Go through the listing below and list every line with "Frontend".
##########
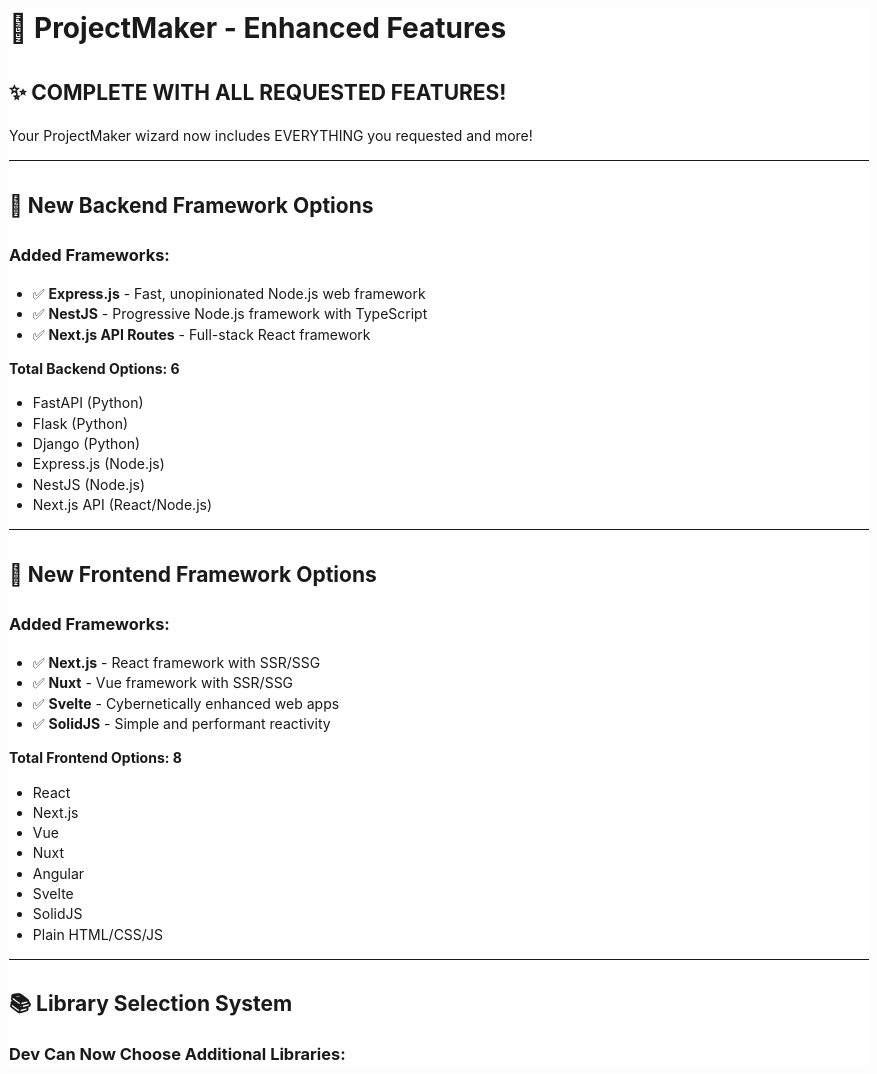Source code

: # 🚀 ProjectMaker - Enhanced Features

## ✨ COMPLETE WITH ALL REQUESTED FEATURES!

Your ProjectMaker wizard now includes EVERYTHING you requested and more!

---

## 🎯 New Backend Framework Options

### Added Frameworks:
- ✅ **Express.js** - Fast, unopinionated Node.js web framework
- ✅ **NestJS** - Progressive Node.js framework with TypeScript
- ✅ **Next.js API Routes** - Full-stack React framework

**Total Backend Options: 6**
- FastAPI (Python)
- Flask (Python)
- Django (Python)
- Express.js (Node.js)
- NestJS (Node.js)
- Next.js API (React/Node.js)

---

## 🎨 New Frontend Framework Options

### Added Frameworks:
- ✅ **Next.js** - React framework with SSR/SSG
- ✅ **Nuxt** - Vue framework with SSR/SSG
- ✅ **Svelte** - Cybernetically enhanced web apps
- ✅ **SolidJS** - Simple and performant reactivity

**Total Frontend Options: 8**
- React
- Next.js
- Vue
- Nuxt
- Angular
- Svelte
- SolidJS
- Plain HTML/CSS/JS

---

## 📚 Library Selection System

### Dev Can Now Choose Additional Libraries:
##########
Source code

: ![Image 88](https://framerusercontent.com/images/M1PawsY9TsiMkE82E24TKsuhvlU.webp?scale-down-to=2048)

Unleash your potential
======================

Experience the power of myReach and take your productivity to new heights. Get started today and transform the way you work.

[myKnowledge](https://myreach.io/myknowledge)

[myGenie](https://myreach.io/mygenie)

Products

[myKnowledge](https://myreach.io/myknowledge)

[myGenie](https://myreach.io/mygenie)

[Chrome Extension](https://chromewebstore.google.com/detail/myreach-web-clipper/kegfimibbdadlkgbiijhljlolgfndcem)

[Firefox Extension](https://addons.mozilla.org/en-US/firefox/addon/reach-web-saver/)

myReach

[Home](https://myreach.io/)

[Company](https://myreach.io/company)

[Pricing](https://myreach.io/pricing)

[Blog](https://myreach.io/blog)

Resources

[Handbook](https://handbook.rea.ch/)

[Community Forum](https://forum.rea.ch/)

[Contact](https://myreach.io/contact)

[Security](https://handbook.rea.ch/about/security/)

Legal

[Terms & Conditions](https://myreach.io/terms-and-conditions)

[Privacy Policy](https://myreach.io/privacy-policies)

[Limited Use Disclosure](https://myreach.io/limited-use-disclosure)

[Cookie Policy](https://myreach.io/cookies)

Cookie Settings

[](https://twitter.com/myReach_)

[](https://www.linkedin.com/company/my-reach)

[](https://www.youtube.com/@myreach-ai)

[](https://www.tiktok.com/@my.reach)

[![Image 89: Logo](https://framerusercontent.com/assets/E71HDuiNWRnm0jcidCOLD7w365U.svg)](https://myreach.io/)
##########
→ **Written solution**:
## 🎨 New Frontend Framework Options
**Total Frontend Options: 8**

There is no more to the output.